Submitted—February 6, 2024
DECISION & ORDER
Appeal by the defendant from an order of the Supreme Court, Richmond County (Wayne M. Ozzi, J.), dated August 1, 2022, which, after a hearing, designated him a level one sex offender pursuant to Correction Law article 6–C.
ORDERED that the order is affirmed, without costs or disbursements.
The defendant was convicted of unlawful surveillance in the second degree under Penal Law § 250.45(3) and subsequently designated a level one sex offender. On appeal, the defendant contends that the Supreme Court improvidently exercised its discretion in denying his motion pursuant to Correction Law § 168–a(2)(e) for a finding that he was not a sex offender.
Under the Sex Offender Registration Act (Correction Law art 6–C), a “[s]ex offender” is a person who is convicted of a “[s]ex offense” (Correction Law § 168–a[1], [2] ). Correction Law § 168–a(2)(e) provides that “a conviction of or a conviction for an attempt to commit any of the provisions of [Penal Law § 250.45(2), (3), or (4) ]” is a sex offense, “unless upon motion by the defendant, the trial court, having regard to the nature and circumstances of the crime and to the history and character of the defendant, is of the opinion that registration would be unduly harsh and inappropriate.”

Information supplied |
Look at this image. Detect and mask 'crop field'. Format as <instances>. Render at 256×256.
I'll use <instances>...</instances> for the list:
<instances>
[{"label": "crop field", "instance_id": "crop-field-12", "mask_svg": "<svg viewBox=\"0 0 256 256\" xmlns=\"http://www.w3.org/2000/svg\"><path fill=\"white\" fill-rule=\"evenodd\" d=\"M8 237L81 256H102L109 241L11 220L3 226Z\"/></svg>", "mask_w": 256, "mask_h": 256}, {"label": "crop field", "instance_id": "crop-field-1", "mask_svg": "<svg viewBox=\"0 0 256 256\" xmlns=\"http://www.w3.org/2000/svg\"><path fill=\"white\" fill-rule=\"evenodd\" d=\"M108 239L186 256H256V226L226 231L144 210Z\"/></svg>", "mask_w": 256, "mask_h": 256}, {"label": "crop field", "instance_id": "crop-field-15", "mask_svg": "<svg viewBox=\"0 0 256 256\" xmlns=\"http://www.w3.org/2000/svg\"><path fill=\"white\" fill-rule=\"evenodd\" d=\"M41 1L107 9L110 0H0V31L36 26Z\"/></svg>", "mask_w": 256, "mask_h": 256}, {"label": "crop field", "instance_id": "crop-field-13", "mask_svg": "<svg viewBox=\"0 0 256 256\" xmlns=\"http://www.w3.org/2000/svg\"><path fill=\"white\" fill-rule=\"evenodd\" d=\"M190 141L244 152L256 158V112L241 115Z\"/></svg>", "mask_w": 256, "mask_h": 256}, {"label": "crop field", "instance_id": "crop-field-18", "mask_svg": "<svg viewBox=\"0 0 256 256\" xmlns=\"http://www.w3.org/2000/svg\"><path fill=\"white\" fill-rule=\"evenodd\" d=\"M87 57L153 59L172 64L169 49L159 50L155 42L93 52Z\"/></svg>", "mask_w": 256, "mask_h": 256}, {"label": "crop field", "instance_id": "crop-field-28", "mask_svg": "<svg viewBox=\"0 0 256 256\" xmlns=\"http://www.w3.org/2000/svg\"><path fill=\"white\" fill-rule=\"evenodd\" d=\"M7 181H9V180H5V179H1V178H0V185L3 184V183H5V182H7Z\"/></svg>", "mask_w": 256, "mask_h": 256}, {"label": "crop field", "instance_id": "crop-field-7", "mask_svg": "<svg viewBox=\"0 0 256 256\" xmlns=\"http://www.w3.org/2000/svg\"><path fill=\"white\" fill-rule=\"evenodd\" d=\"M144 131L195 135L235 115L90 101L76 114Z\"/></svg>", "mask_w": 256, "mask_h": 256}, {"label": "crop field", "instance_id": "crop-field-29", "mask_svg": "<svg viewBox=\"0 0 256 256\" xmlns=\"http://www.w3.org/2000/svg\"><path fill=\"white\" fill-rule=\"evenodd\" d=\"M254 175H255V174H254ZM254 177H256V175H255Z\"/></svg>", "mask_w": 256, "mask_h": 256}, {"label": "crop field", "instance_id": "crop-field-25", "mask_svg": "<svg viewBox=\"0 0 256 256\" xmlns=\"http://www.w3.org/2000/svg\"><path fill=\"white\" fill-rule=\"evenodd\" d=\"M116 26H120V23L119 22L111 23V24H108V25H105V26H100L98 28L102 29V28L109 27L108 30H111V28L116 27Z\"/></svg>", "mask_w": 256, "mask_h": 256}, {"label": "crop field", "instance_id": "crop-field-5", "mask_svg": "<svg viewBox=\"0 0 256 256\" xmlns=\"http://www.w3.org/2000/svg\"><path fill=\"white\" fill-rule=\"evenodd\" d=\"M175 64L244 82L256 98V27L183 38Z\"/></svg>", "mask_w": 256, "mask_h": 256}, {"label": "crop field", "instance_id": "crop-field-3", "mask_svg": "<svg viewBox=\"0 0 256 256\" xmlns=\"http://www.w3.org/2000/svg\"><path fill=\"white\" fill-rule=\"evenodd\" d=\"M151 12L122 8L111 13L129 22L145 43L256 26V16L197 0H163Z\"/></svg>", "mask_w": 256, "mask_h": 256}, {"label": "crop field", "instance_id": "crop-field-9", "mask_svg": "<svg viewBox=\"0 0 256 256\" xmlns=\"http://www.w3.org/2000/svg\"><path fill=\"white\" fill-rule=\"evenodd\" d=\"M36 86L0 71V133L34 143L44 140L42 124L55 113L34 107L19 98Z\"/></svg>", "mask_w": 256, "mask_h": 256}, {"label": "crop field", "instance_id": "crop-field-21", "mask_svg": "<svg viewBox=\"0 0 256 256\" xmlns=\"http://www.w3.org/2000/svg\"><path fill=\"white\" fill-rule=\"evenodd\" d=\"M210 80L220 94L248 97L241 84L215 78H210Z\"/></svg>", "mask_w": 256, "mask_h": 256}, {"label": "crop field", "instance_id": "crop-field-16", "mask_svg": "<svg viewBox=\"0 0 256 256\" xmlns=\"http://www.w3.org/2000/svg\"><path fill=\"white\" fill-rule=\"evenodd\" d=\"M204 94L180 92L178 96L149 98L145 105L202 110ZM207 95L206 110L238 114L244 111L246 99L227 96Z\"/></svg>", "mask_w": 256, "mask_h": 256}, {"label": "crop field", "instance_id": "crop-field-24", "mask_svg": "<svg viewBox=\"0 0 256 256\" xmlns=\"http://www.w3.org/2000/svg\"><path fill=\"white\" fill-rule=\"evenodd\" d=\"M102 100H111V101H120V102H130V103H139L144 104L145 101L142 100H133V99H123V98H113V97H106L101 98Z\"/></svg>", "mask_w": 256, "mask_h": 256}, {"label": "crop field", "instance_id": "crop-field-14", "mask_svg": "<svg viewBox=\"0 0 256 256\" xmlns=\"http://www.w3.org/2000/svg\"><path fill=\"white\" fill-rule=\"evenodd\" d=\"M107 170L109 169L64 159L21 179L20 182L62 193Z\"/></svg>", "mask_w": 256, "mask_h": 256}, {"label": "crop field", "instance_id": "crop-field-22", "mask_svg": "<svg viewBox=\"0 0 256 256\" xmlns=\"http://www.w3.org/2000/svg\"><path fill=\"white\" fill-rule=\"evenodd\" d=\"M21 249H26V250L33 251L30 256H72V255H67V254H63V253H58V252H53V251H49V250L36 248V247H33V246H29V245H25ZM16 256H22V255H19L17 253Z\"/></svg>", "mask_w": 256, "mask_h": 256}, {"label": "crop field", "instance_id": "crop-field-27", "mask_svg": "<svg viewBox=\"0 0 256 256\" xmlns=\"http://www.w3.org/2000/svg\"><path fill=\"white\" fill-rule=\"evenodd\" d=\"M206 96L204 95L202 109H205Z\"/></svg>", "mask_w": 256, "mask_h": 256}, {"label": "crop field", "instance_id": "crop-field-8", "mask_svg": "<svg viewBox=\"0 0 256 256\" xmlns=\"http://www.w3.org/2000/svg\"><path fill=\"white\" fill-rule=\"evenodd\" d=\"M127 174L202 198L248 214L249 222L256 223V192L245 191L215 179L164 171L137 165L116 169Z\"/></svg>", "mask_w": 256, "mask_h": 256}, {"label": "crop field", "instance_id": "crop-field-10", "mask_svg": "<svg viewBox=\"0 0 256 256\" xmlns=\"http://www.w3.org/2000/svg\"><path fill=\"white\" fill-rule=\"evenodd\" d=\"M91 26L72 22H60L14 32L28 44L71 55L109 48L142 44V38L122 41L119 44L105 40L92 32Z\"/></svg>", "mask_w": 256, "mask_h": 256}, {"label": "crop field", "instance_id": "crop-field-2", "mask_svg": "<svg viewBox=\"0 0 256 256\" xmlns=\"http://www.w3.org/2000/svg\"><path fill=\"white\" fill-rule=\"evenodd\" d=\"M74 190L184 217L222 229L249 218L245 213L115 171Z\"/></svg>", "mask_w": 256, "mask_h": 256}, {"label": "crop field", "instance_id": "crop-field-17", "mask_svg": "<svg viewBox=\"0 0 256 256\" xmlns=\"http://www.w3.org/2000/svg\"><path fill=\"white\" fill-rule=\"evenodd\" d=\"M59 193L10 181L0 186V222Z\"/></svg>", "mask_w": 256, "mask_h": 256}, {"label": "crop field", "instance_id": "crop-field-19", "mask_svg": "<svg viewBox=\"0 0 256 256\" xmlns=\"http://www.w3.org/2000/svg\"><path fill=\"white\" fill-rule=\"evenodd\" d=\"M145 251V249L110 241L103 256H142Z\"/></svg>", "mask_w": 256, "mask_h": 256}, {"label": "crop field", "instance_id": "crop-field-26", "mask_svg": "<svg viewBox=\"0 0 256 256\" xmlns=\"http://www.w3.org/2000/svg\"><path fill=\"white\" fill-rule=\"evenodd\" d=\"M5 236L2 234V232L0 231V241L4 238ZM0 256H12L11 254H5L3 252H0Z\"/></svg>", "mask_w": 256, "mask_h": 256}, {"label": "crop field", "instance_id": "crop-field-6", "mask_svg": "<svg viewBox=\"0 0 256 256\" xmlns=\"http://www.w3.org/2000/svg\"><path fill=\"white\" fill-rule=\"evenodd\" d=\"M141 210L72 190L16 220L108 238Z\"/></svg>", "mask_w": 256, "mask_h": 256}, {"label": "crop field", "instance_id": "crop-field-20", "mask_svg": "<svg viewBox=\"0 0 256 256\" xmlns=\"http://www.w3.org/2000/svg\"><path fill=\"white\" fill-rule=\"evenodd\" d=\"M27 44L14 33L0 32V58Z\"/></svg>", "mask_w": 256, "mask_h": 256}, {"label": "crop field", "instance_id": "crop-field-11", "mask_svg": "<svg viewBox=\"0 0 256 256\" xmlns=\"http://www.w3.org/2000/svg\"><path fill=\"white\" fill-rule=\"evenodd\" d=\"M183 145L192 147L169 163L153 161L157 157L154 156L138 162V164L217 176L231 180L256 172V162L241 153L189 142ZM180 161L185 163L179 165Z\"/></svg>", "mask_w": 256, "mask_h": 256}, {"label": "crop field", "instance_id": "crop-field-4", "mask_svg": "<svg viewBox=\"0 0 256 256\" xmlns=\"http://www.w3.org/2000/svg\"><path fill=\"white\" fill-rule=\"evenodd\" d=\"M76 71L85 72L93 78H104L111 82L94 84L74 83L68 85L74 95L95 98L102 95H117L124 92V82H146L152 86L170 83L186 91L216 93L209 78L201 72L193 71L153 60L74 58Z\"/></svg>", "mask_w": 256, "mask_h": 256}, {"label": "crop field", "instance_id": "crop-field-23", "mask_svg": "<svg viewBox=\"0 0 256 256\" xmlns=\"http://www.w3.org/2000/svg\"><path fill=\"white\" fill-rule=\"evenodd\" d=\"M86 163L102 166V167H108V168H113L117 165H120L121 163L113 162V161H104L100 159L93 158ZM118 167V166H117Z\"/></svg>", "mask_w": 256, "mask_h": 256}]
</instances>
* * *
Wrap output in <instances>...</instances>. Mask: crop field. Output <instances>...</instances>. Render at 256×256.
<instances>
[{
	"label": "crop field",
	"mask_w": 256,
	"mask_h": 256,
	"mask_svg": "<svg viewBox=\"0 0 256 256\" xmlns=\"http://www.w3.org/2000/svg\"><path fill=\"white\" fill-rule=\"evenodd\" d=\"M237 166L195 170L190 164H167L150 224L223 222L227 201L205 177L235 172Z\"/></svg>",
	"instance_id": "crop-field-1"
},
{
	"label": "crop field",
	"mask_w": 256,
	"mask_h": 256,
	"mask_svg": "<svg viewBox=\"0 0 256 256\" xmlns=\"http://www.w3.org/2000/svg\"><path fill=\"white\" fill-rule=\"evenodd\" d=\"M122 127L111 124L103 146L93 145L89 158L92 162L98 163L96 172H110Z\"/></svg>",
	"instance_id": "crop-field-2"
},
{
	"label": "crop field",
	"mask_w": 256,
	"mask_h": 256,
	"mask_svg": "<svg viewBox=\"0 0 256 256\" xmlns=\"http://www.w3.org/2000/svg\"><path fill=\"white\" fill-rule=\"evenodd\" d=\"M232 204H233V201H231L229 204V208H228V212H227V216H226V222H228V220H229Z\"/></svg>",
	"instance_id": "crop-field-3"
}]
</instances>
==
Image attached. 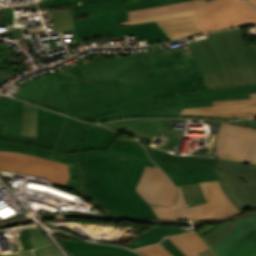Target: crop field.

Work instructions |
Reproduce the part of the appellate decision above starting with "Submitted—February 6, 2024" and going on through "costs or disbursements.".

Full response |
Submitted—February 6, 2024
DECISION & ORDER
Appeal by the defendant from an order of the Supreme Court, Richmond County (Wayne M. Ozzi, J.), dated August 1, 2022, which, after a hearing, designated him a level one sex offender pursuant to Correction Law article 6–C.
ORDERED that the order is affirmed, without costs or disbursements.